The initiative includes plans to add more bike racks and covered storage, offer summer storage to lessen the number of bikes impounded annually and route money from the sale of impounded and unclaimed bicycles back into the Bike Initiative, programmatically housed in Parking & Transportation Services.
Those sales purchased two of the four fix-it stations, which will be installed at the Botetourt and Jamestown complexes, the Daily Grind and the Parking Deck. The Daily Grind sponsored one and the Committee on Sustainability sponsored another.
“People bring their bikes and are riding them and have a flat tire and they never have the time to go to Bikes Unlimited or they don't know how to get there or it’s just too inconvenient,” Buch said. “So what these people can do is instead just go and pump up a tube. It essentially eliminates… I would guess another 10 percent of those people who could be riding their bikes or could have them not taking up space on campus."
The group is also trying to promote a “culture shift” at William & Mary so that all of those 2,200 people with bikes use them, and so more join them, Thompson said.
Thompson commutes by bike to work almost every day and has become a recognized cycling advocate on campus and in the community. Every year more students ask him for advice, help with their bikes or suggestions for rides, he said.

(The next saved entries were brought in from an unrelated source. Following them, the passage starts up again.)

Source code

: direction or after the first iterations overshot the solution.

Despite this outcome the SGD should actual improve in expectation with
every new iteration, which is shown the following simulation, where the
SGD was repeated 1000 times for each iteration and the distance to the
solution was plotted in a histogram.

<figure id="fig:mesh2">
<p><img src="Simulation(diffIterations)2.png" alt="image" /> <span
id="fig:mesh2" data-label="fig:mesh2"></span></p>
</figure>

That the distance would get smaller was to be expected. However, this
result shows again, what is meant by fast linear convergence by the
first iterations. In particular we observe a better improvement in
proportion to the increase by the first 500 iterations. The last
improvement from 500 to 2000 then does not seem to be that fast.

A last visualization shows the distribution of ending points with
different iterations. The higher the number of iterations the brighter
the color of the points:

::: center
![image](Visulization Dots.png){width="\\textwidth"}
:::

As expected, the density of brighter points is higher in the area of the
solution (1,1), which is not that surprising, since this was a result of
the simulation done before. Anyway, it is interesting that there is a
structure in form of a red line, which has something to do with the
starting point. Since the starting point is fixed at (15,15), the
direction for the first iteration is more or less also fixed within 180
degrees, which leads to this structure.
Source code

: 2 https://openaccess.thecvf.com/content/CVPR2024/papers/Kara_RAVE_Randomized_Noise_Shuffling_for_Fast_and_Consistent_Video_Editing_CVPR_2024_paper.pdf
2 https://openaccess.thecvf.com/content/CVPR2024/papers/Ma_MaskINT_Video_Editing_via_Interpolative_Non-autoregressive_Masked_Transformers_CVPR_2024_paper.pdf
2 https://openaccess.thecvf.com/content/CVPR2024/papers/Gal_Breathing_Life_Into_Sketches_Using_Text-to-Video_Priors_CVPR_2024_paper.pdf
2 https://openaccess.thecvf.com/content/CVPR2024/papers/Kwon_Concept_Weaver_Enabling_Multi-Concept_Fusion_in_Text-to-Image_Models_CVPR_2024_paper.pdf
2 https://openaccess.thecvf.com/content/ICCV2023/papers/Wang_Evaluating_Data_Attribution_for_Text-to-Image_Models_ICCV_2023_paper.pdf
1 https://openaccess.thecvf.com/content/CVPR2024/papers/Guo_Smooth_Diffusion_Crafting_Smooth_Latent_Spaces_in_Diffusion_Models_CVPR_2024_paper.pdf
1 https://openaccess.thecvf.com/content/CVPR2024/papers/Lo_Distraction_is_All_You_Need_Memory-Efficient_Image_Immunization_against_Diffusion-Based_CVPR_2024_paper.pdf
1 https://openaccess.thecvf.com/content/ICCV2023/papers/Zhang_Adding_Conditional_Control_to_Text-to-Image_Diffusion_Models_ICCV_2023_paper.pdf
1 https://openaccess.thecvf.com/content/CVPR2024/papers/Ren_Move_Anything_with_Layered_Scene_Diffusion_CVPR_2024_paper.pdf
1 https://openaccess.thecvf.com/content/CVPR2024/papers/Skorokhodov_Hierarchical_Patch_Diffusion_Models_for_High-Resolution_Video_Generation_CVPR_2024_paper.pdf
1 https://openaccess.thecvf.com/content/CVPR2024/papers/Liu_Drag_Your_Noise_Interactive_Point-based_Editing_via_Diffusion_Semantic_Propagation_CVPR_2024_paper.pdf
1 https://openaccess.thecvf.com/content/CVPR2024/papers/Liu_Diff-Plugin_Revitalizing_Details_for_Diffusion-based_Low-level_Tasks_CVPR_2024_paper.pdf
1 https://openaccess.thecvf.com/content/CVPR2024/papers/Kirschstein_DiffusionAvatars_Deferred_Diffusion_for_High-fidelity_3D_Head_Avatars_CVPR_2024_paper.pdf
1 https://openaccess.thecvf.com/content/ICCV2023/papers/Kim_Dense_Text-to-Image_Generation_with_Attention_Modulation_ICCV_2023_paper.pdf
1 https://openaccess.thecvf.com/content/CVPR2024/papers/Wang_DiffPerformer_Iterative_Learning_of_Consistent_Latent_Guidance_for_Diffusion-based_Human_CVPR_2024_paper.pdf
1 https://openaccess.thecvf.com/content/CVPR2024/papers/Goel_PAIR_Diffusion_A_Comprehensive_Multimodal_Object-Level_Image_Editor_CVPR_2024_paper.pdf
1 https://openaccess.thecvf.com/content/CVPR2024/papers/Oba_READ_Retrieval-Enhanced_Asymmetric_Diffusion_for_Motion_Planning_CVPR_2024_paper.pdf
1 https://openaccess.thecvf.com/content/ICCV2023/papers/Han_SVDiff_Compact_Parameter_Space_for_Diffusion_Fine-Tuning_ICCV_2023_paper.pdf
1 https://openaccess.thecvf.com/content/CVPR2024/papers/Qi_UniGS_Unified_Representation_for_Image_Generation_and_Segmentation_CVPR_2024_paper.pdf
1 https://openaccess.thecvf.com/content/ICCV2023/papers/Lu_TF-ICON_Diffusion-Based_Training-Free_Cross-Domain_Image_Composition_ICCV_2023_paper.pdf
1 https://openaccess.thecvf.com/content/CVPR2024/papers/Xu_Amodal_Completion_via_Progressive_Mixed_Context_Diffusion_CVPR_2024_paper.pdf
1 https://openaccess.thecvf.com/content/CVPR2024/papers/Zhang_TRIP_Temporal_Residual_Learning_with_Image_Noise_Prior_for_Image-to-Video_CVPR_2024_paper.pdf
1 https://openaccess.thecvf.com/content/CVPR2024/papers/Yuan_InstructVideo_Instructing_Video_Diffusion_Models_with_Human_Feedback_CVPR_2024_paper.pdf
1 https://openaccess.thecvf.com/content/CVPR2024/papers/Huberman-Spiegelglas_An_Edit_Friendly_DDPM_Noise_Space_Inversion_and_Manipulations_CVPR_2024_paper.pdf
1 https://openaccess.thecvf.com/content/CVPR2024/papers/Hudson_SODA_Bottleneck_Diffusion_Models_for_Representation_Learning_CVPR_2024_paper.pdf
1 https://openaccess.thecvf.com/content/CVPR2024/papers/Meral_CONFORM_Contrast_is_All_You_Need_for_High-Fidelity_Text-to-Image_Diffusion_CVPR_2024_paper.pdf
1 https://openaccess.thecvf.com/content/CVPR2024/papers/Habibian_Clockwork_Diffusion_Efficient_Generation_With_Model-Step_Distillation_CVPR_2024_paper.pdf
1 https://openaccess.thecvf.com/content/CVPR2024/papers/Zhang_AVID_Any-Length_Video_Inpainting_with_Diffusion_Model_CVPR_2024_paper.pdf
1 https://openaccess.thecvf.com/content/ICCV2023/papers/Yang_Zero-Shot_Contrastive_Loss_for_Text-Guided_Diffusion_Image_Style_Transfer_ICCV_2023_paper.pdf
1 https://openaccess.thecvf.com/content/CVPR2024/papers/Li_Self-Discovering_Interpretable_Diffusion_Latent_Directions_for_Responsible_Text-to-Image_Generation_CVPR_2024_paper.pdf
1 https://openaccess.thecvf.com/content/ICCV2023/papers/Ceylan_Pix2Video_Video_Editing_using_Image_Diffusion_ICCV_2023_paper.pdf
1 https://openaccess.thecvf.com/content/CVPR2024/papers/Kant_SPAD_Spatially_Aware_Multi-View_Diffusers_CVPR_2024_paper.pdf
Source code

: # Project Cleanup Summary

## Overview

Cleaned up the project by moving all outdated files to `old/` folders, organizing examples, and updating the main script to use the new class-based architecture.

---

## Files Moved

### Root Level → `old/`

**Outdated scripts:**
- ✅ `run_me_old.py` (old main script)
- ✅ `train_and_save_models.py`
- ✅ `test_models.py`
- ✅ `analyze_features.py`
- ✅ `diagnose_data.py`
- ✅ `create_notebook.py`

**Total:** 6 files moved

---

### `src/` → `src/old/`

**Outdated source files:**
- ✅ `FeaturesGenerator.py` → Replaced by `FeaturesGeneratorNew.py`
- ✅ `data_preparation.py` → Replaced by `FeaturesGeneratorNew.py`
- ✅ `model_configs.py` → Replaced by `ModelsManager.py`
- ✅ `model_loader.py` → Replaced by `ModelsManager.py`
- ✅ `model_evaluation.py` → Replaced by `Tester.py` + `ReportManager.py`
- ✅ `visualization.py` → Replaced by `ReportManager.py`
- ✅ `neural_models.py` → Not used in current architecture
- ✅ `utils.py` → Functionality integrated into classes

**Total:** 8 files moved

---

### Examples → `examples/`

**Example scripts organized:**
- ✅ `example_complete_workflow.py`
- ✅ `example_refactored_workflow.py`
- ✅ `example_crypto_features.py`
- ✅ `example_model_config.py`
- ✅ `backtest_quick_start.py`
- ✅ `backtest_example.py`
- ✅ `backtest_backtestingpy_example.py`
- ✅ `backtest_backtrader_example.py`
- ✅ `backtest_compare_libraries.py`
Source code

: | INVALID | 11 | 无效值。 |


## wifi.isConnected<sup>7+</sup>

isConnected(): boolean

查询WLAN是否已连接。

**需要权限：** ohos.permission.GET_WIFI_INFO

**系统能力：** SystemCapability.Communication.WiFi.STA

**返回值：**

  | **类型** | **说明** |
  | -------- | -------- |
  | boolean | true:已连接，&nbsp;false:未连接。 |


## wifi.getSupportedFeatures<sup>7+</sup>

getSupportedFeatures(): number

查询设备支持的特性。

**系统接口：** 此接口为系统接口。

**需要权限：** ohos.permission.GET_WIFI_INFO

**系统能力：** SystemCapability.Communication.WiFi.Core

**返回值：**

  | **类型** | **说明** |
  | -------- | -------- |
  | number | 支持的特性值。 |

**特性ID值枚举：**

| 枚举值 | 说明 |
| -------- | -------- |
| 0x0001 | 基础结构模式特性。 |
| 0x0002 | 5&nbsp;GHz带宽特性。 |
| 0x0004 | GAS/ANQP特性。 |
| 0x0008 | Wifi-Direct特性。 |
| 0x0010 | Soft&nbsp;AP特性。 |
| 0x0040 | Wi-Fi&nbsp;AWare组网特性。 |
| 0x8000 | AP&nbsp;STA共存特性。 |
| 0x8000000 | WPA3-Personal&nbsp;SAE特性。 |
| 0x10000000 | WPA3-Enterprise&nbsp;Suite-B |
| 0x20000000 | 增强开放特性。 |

“A lot of students are totally unaware of what’s outside this campus, except for CW and Busch Gardens,” he said. Cycling offers them an opportunity to widen their horizons and engage with the community in ways they otherwise wouldn’t, he said.Their ideas have culminated in plans to promote bike lanes and “sharrows,” the painted road markings reminding cars to share the road with cyclists. They have also developed a bicycle-specific campus map, printed a survival guide, set up a website and a Facebook page and had W&M jerseys made.
They also emphasize bike safety. “We're telling these students to get out on their bikes, but we don’t want them riding in the wrong lane with no helmet, backwards. And you see that around campus all the time,” Buch said. “It's not glamorous necessarily, or a big thing, but I think that the more students can adhere to the laws and create a good relationship between students and cycling and the town, I think that's going to be huge.”
The Board of Visitors received the Bike Initiative with enthusiasm this spring, when Horacio, Vice President for Administration Anna Martin and the students briefed them on the program.
Michael Fox, assistant to the president and himself a cyclist, also advised the students. He hopes to link the Bike Initiative with the Virginia Capital Trail, which when finished next year will provide a 55-mile protected bike path between Jamestown and Richmond.
“It just seemed perfect for a campus that is easily navigable, that is flat for the most part – you don't have a whole lot of hills,” Fox said. “We don't usually have a whole lot of snow or really bad weather in the winter, and with the environmental issues the students get behind, from the perspective of the Office of Administration, Parking and Transportation Services and the President’s Office, this just seemed like the perfect place to be able to launch an initiative like this and encourage people to get on their bikes.”
Long term, the Bike Initiative is working to establish the bike share program. Horacio said they plan to survey the campus community this fall to nail down William & Mary’s actual needs before trying to find a vendor.
The group also hopes to set up an on-campus bike shop that will provide a hub for Kinesiology 196, the W&M Cycling Club, commuters, casual riders and local bike shops. A vending machine could offer parts, such as inner tubes.
More immediately is another bike sale, from 8 a.m. to noon on Sept. 6, followed by an expo and a group ride. Students registering their bikes that day will receive a free helmet.
“We really want people to stick around and learn about bikes,” Morey said.